Nous rirons plus tard, pour l’instant je vais vous emmener dans le bâtiment de pierre. Arrivé à l’angle de l’édifice, vous aurez l’impression d’être dans une impasse, mais droit devant, au
pied de l’escalier, la rue tourne à gauche. Vous vous arrêterez là pour dire adieu au monde des hommes. Le chemin qui nous a menés ici est sans retour. Dedans, nuit et jour, la lumière est allumée, tout est exposé à une clarté violente et impitoyable et chacun est réduit à son ombre. À chaque question, il faut faire une réponse brève, une destinée tient en quelques phrases. Il faut avouer. Le temps n’a plus d’autre sens. L’homme est le plus vieux des mystères, c’est de la matière qui parle.
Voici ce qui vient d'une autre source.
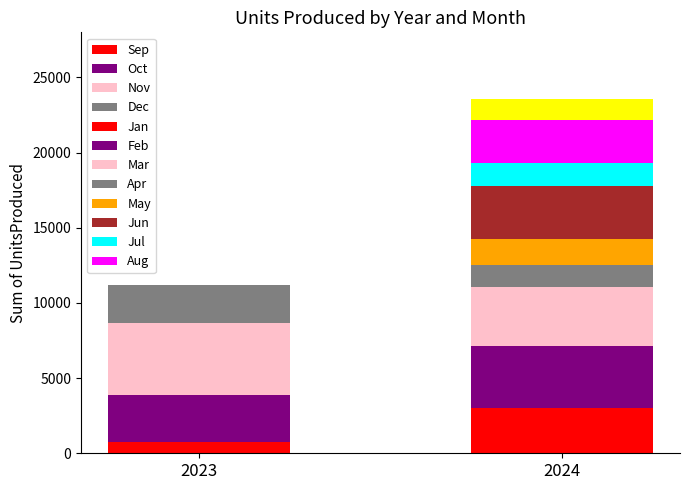

Which category has the lowest value across all series?

Jan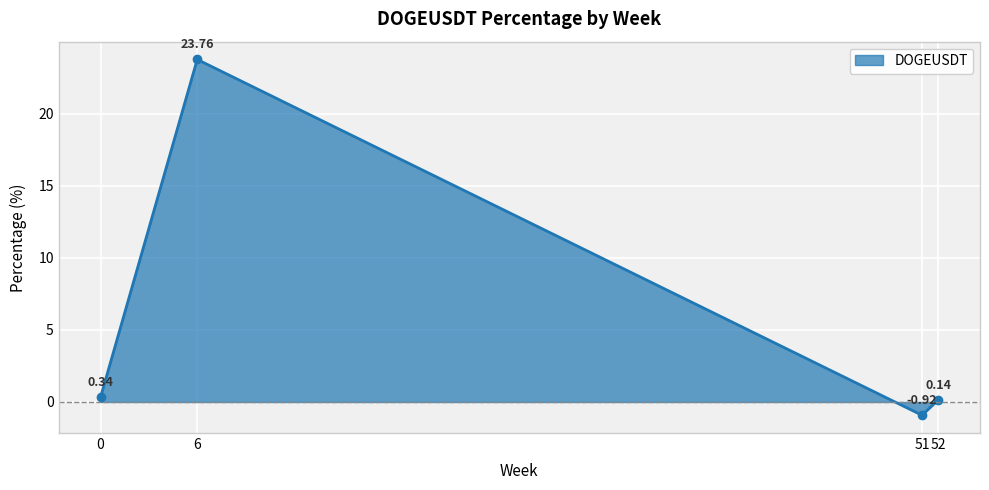

What is the average value?

5.8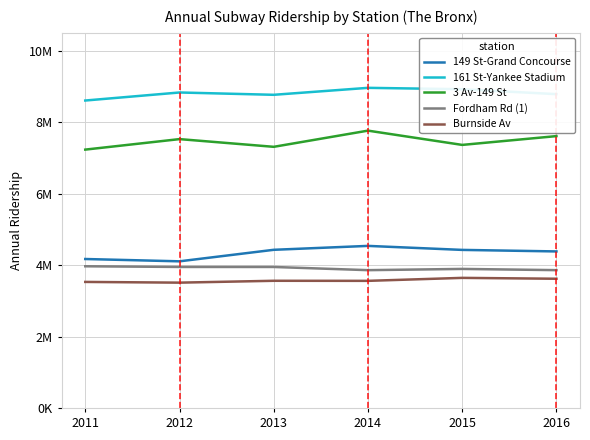

Is this an area chart (filled region under the line)?

No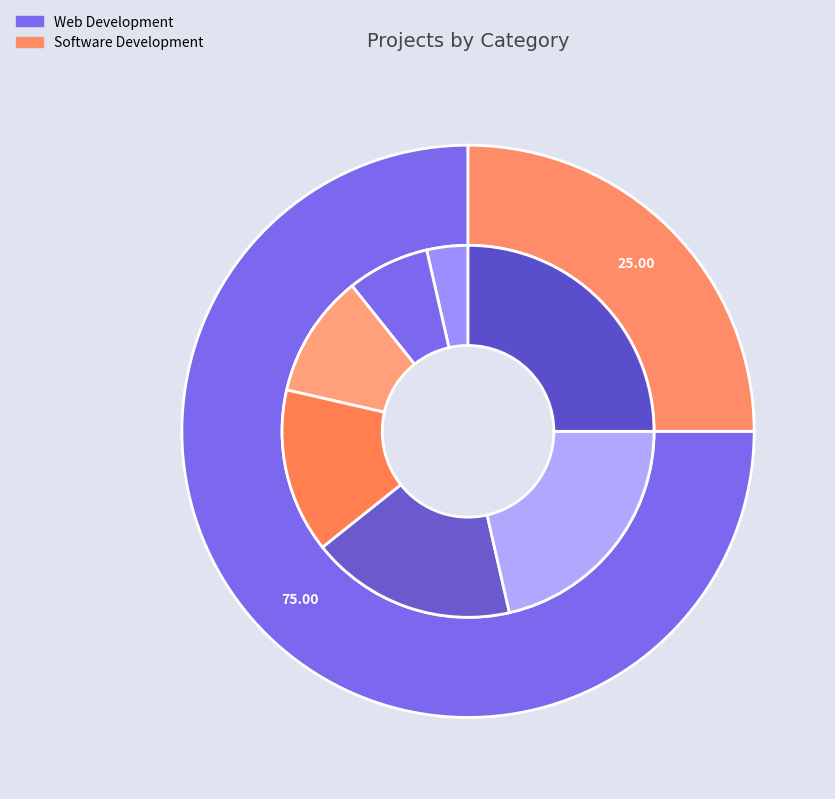

To the nearest percent, what is the combined percentage of Paper Point Online and Inhouse Ordering and Ticketing?

25%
Autrefois, j’ai aimé quelqu’un. Il est parti en me laissant ses yeux. Il n’avait personne à me laisser. Aimer... Ce mot-là, je l’ai trouvé en fouillant dans mon cœur, en sondant inlassablement ces épaisses ténèbres. Mais personne ne m’a dit que “chacun tue celui qu’il aime” !
Nous étions ensemble dans l’édifice de pierre. J’ai longtemps prêté l’oreille aux bruits. Quand mon tour est venu, le jour n’était pas encore levé. Bien sûr, vous ne me croyez pas. Vous pensez que ce bâtiment est issu de mon rêve ? Mais nos rêves ne sont-ils pas le levain de la pâte dont nous sommes pétris ? Finalement, l’aube va naître, des traînées rouge sang vont apparaître à l’horizon... Dans le ciel tendu, terne, tout plat, les étoiles vont se solidifier et disparaître l’une après l’autre. La dernière laissera pendre une corde vers le bas, vers nous. Ta nuit muette, tes mots coupés en deux et ensanglantés, tes ombres errantes, privées de leur maître, tes rêves couleur de cœur dont personne ne veut, tes mots ailés vont pouvoir y grimper... Tous tes rêves, venus vivre parmi nous et repartis sans crier gare, vont pouvoir se hisser vers les profondeurs...
Dans les tréfonds où se perdent tout homme et toute chose...
Mais vous ne m’entendez pas ? J’aurais peut-être dû faire mon récit au passé. J’ai attaqué ma chanson dans le mauvais sens, par la mauvaise note.